Pitch 2: Finish the slab corner and gain the base of the headwall. From here head left, behind a detached feature and start piecing your way up the mixture of crack and slab climbing until you're within striking distance of THE bolt, an archaic star-drive. Build a belay 20-30 feet below the bolt. 120 ft

Pitch 3: Gain the bolt, clip it just for the hell of it and venture right across a chickenhead traverse. Remember that manky bolt? Pretty much your only pro for around 100 ft of traversing. I was able to plug a dubious #2 at one point but the "cracks" are all very flaring. So only two pieces in 100ish feet. Traverse until you gain the "double cracks"—again, really only flaring troughs. Surmount the righthand "crack" of the two and gain and little belay alcove up right.  150 ft, R

Pitch 4: From the alcove, head up horrid rock through a bush move and into a desperate shallow corner (for the 3rd time, NOT a crack but a flaring trough).
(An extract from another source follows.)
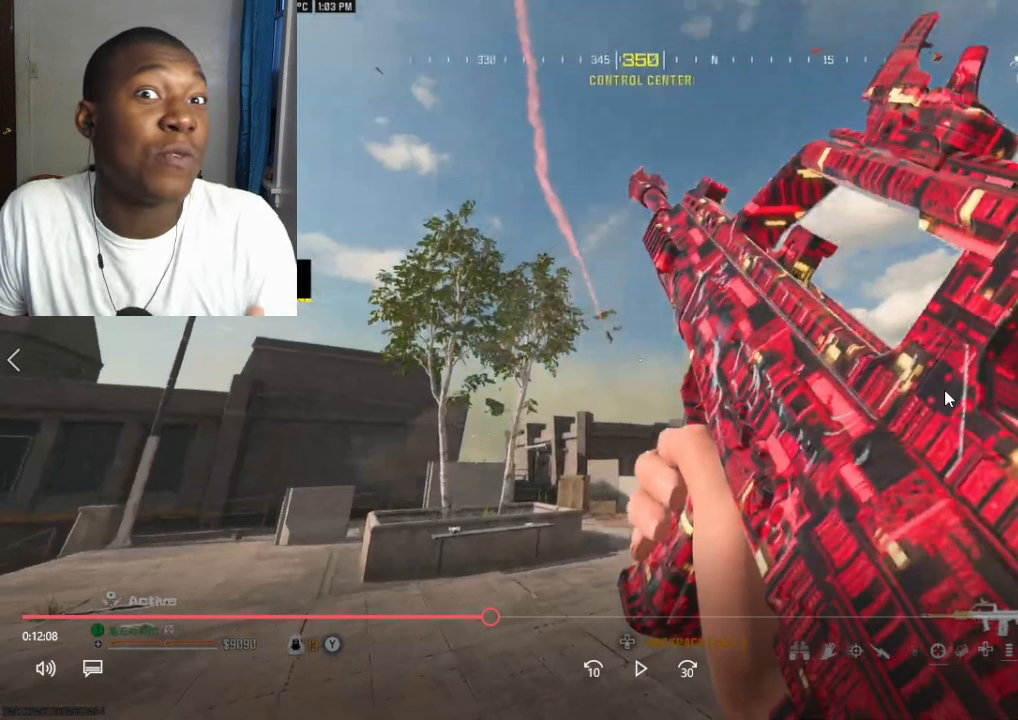
{"buttons": [], "left_stick": "down-right", "right_stick": "center", "events": []}
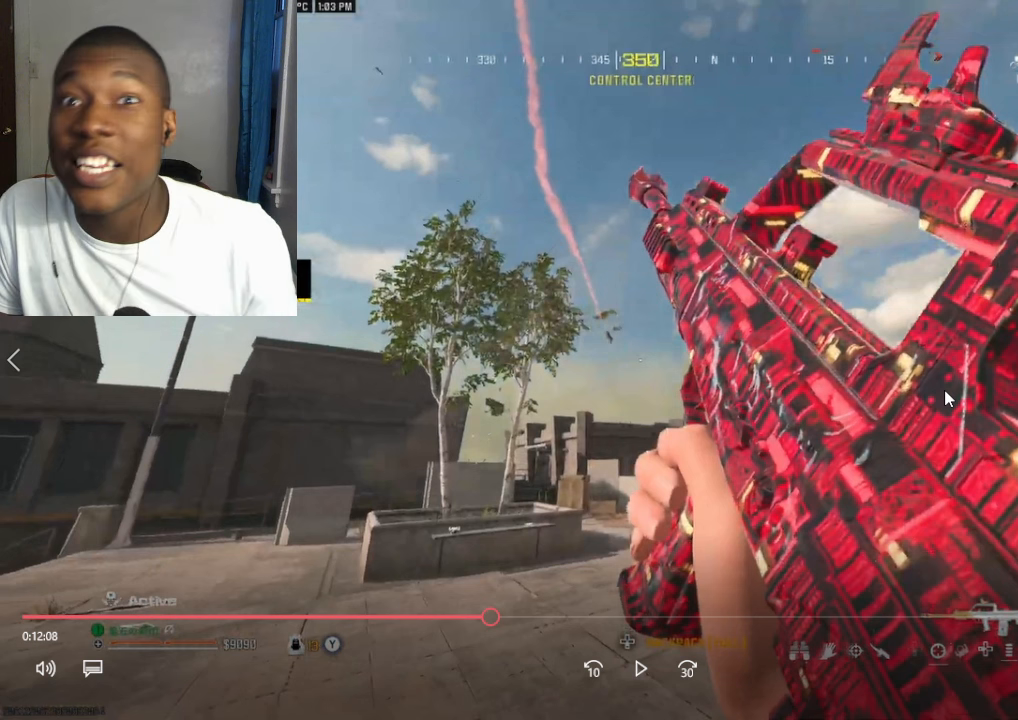
{"buttons": [], "left_stick": "down-right", "right_stick": "center", "events": []}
Place gear/sling bush down low while you can because I had to literally DIG a mantle move into a shelf of soil at one point and the only pro was a hail-mary tri-cam juuuust barely clinging to a constriction. Get through the hectic stuff and slab up to a BIG mahogany tree, ledge and belay. 100 ft

Pitch 5: Above the tree, the right-facing corner system provides the most enjoyable climbing and the path of least resistance (which you've had enough of by now). Look for intrusive dikes or ledges to traverse across the slab with and follow your nose up until you find the top and rap anchors. 130-160 ft

Now was that so bad?

Either take the fairly good looking walkoff trail or rap 'The Bellagio' or 'For Whom the Bells Toll'


Hike all the way to the base of the second waterfall (cue 'Ode to Joy'), which is simply jaw-dropping and look for the ramshackle footbridge spanning the river. From here, get your schwack on, making the best of a very dense jungle of trailless approach. Do your best, aiming for the center of Waterfall Dome. Look for a series of long diagonal grooves in the rock (from left to right ////); the base of these grooves is the start of 'Waterfall Route' and 'Old Goat'


Singles to 3 (not much pro on pitch 3 anyway) with an assortment of passive stuff and plenty of long slings.